San Francisco
San Francisco
The Golden Gate Bridge is 1.7 miles long, painted International Orange (a colour the chief engineer chose specifically to match the reddish hue of the undercoating primer, which happened to complement the California hills), and completed in 1937. It was the longest suspension bridge span in the world at opening and held that record for 27 years. The walk across takes about 40 minutes each way; the bicycle crossing is faster and gives a better sense of the scale of the bay below you. Both are free, which makes the bridge one of the better free activities in a city with a lot of expensive ones.
San Francisco occupies a 7 by 7 mile peninsula at the western edge of the North American continent, with water on three sides, and has a microclimate that confounds everyone who visits in summer expecting California heat. Mark Twain may or may not have said that the coldest winter he ever spent was a summer in San Francisco; it doesn’t matter whether he said it because it’s accurate. Pack a jacket regardless of the month.
What to See
Alcatraz Island holds the ruins of the federal penitentiary that operated from 1934 to 1963, housing Al Capone, “Birdman” Robert Stroud, and various others. The audio tour narrated by former inmates and guards is genuinely excellent. Ferries run from Pier 33; book 2 to 3 months in advance during summer or you will not get tickets. Day tours cost around USD 48; night tours USD 60.
The Ferry Building on the Embarcadero houses one of the better urban food markets in the United States. Tuesday, Thursday, and Saturday farmers’ markets bring in Bay Area producers for cheese, bread, produce, and prepared food. The anchor tenants include the Acme Bread Company and the Cowgirl Creamery. This is where locals actually shop and eat, not where the tourist version of local eating happens.
The de Young Museum in Golden Gate Park holds the best collection of American art in the western United States and has a free observation tower with views across the city and bay. The California Academy of Sciences next door has a living roof, a planetarium, and an aquarium. The park itself is 1,000 acres, and the Japanese Tea Garden within it has been operating since 1894.
Haight-Ashbury is either the pilgrimage site of 1960s counterculture history or just a neighbourhood of painted Victorian houses with a good independent bookshop and a Whole Foods. Both are true simultaneously.
Food
The Mission District produces the best burritos in the world, full stop. The Mission-style burrito – a large flour tortilla filled with rice, beans, grilled meat, cheese, and salsa – was developed here in the 1960s. The queue at La Taqueria on Mission Street is the reliable benchmark.
Dungeness crab season runs November through June and the Embarcadero seafood stalls near Fisherman’s Wharf serve it properly: cracked, with sourdough bread, and without ceremony. Anchor Steam beer, brewed in San Francisco continuously since 1896, is the local accompaniment.

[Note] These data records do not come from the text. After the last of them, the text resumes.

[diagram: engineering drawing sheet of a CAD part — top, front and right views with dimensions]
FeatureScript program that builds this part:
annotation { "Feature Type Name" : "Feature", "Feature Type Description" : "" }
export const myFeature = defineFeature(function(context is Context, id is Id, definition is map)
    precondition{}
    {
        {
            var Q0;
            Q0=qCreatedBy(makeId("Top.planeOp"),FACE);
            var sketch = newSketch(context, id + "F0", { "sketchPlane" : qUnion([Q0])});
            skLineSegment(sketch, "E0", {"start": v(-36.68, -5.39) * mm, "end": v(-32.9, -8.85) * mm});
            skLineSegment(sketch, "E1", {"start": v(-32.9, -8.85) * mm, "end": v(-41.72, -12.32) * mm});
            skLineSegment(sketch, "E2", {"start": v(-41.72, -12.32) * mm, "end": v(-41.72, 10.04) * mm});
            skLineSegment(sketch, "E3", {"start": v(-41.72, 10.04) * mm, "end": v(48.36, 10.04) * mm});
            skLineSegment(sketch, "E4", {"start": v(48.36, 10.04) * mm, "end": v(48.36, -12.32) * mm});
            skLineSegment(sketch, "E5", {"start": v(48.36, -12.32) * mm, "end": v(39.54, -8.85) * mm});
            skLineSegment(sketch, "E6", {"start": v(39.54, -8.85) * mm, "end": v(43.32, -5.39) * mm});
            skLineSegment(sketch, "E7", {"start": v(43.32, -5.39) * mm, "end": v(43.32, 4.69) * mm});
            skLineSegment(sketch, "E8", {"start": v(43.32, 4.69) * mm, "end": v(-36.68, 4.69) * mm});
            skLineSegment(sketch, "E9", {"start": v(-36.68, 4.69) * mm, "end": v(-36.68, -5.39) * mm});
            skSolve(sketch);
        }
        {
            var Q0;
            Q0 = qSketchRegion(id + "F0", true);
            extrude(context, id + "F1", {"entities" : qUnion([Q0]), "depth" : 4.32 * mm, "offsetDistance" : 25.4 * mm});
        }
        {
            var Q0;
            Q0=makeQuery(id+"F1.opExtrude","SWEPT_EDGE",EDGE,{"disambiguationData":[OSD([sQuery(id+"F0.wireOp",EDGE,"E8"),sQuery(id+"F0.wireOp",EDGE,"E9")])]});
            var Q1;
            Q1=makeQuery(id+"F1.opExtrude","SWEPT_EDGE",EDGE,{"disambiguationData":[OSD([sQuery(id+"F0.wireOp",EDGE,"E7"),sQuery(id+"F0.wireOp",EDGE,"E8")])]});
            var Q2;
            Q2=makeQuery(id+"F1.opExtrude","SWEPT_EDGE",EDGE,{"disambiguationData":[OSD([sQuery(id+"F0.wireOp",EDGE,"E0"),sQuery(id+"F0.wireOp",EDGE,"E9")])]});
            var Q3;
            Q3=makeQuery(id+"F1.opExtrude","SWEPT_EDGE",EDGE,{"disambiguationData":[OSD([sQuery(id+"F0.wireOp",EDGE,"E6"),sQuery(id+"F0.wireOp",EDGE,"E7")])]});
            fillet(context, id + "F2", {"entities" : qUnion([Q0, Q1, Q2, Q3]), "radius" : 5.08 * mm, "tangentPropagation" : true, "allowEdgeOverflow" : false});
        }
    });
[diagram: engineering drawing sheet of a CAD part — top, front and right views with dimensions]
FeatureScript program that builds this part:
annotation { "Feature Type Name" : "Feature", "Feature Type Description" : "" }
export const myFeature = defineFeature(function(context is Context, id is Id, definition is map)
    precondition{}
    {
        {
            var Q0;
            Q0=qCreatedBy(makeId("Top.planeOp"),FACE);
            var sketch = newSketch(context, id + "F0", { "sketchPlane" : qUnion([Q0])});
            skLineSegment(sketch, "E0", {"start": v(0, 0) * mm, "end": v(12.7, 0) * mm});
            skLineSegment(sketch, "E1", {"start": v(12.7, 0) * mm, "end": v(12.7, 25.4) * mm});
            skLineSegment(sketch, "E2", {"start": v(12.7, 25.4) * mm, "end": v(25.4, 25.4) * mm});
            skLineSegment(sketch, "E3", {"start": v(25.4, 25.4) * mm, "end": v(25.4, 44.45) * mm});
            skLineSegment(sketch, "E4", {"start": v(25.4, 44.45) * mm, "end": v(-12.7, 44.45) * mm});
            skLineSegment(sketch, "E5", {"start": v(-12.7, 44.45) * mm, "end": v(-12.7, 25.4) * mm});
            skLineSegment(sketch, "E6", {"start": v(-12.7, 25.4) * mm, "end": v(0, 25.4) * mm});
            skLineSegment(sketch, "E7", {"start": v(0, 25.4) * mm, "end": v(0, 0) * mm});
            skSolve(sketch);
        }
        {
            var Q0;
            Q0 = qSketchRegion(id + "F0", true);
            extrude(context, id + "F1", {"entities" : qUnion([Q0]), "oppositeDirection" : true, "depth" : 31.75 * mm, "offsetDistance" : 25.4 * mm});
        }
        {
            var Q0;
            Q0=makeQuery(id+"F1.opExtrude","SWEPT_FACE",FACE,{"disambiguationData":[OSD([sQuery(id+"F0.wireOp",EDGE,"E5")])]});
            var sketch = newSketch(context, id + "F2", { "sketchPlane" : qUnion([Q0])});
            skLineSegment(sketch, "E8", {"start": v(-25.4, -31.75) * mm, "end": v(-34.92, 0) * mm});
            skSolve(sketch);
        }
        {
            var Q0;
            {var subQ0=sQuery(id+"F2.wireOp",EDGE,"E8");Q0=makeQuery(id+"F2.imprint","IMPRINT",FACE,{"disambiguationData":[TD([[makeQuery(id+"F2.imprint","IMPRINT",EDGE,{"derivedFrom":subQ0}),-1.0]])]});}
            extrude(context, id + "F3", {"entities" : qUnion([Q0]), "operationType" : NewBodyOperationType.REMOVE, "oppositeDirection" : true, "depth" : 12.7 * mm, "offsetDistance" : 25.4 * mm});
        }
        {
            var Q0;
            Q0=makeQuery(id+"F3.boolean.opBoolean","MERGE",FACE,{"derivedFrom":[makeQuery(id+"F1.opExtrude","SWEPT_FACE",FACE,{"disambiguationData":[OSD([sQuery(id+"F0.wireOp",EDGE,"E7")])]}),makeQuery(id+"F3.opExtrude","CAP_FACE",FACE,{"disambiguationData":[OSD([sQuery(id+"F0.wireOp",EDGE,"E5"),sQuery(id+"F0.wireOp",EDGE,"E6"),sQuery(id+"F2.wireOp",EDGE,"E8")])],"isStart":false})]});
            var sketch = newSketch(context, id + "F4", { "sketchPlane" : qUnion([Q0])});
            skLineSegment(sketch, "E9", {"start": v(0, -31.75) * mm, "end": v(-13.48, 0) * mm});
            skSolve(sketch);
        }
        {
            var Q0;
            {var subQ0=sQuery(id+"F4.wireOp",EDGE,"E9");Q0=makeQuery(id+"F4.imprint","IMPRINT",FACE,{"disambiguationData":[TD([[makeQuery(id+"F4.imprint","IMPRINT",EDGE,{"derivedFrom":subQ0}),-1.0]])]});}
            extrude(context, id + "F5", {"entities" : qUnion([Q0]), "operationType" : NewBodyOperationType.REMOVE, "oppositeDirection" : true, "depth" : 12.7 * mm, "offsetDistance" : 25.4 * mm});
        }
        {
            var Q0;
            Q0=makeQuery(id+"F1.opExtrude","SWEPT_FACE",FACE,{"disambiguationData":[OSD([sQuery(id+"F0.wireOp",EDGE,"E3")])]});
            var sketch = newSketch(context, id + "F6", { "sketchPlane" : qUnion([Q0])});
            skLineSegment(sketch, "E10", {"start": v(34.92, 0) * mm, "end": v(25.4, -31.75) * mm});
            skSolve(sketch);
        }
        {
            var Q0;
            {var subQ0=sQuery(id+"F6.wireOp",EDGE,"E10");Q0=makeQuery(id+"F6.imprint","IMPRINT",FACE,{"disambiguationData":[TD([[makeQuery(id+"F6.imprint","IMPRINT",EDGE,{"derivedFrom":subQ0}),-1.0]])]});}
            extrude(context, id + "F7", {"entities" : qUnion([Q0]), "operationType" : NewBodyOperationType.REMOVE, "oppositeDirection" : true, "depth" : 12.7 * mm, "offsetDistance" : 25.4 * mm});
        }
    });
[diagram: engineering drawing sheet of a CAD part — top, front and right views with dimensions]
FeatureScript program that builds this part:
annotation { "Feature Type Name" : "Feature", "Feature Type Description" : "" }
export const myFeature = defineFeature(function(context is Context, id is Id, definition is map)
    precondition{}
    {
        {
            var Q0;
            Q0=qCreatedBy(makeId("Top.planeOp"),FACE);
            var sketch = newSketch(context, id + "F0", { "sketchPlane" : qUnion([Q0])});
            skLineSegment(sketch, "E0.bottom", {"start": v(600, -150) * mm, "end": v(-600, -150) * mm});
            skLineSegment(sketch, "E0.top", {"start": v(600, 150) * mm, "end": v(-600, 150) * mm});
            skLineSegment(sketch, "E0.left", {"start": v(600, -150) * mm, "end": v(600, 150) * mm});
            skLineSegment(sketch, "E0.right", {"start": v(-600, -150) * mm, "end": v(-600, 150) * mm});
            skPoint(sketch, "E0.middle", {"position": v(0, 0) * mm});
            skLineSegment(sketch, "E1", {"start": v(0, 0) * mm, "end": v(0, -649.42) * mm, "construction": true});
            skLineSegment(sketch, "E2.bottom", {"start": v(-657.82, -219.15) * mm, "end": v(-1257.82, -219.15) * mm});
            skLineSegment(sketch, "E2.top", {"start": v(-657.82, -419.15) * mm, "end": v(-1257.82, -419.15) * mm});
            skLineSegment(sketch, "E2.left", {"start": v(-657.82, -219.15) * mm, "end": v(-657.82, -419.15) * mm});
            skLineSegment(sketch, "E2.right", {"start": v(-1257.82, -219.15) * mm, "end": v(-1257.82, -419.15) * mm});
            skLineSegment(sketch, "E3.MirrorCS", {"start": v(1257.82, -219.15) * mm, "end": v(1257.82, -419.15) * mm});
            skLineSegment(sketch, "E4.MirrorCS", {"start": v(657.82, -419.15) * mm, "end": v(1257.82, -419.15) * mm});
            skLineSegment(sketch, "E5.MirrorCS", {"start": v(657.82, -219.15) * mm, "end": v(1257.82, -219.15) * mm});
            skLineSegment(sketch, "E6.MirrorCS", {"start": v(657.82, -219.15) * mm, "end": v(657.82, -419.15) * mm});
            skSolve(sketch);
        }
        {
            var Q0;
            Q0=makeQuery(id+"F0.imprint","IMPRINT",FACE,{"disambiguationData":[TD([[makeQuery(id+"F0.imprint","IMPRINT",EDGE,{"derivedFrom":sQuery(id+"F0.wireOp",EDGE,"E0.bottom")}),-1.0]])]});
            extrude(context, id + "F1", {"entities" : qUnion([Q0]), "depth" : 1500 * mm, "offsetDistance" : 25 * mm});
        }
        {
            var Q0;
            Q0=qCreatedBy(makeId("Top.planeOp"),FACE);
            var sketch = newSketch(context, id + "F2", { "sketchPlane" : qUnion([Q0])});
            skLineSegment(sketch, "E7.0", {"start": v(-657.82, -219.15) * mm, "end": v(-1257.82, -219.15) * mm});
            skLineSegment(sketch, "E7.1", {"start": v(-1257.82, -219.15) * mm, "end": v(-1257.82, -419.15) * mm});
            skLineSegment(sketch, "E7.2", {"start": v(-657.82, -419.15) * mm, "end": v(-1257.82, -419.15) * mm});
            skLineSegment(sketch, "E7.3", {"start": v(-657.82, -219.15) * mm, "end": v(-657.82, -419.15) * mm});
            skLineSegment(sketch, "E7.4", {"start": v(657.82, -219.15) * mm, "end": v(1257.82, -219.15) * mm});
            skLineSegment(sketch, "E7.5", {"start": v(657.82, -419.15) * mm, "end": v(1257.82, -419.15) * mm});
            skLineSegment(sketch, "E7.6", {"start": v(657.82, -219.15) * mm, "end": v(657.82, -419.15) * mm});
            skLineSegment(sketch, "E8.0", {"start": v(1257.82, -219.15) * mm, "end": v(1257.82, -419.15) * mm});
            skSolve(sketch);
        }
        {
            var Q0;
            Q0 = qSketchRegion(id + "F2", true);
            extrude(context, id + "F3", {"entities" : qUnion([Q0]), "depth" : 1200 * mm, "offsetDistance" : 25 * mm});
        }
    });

Nopa in the Western Addition, foreign cinema in the Mission, and Zuni Cafe on Market Street are the consistently good options for a proper dinner that isn’t aimed at tourists.
Getting Around
Cable cars are USD 9 per ride as of late 2025, which is genuinely expensive for a 15-minute journey but worth doing at least once. The Powell-Hyde line gives the best combination of views and hill drama. For regular transport, BART connects the airport to downtown in about 30 minutes; Muni buses and light rail cover the rest of the city. The new Tap and Ride system launched late 2025 allows contactless payment across both systems.
The city’s hills mean that what looks like a 15-minute walk on a map can involve a significant altitude change. Comfortable shoes are not optional.